DATA SUPPLIED

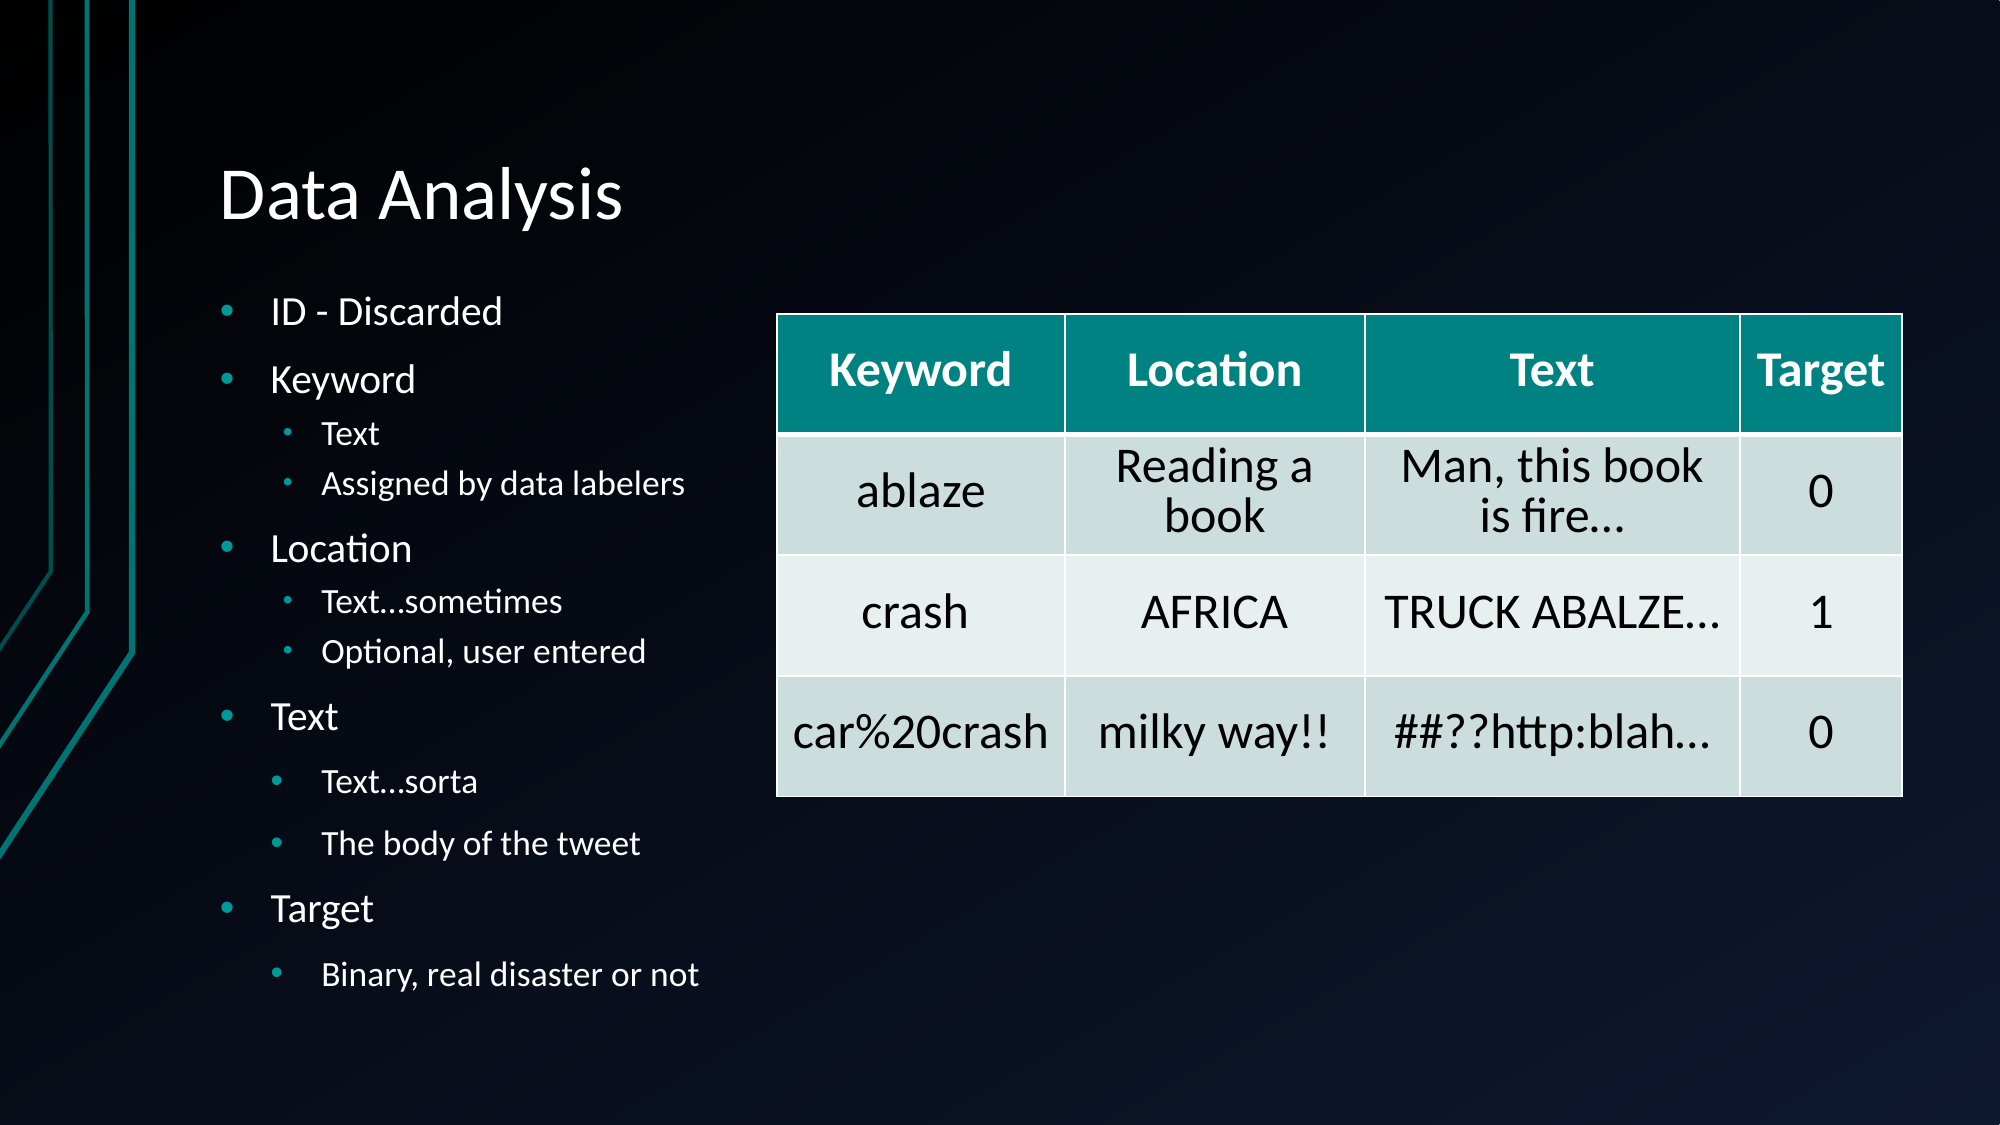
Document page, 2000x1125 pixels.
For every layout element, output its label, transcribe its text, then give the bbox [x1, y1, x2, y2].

table_cell Man, this book is fire… [1366, 437, 1739, 554]
table_cell TRUCK ABALZE… [1366, 556, 1739, 675]
list ID - Discarded Keyword Text Assigned by data labelers Location Text…sometimes Optional, user entered Text Text…sorta The body of the tweet Target Binary, real disaster or not [199, 279, 1033, 1013]
table_cell car%20crash [778, 677, 1064, 796]
table_cell AFRICA [1066, 556, 1364, 675]
table_cell ##??http:blah… [1366, 677, 1739, 796]
table_cell 1 [1741, 556, 1901, 675]
table_cell milky way!! [1066, 677, 1364, 796]
table_cell Reading a book [1066, 437, 1364, 554]
table_header Location [1066, 315, 1364, 432]
table_header Target [1741, 315, 1901, 432]
table_cell 0 [1741, 437, 1901, 554]
table_header Text [1366, 315, 1739, 432]
table_cell crash [778, 556, 1064, 675]
table_header Keyword [778, 315, 1064, 432]
table_cell ablaze [778, 437, 1064, 554]
table_cell 0 [1741, 677, 1901, 796]
title Data Analysis [199, 45, 1900, 246]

GOAL OF THE EXERCISE
Exactly and exclusively, repeat the lines from the line that contains "For every layout" through the end of the records, both ends included.

ANSWER TO THE PROBLEM
For every layout element, output its label, transcribe its text, then give the bbox [x1, y1, x2, y2].

table_cell Man, this book is fire… [1366, 437, 1739, 554]
table_cell TRUCK ABALZE… [1366, 556, 1739, 675]
list ID - Discarded Keyword Text Assigned by data labelers Location Text…sometimes Optional, user entered Text Text…sorta The body of the tweet Target Binary, real disaster or not [199, 279, 1033, 1013]
table_cell car%20crash [778, 677, 1064, 796]
table_cell AFRICA [1066, 556, 1364, 675]
table_cell ##??http:blah… [1366, 677, 1739, 796]
table_cell 1 [1741, 556, 1901, 675]
table_cell milky way!! [1066, 677, 1364, 796]
table_cell Reading a book [1066, 437, 1364, 554]
table_header Location [1066, 315, 1364, 432]
table_header Target [1741, 315, 1901, 432]
table_cell 0 [1741, 437, 1901, 554]
table_header Text [1366, 315, 1739, 432]
table_cell crash [778, 556, 1064, 675]
table_header Keyword [778, 315, 1064, 432]
table_cell ablaze [778, 437, 1064, 554]
table_cell 0 [1741, 677, 1901, 796]
title Data Analysis [199, 45, 1900, 246]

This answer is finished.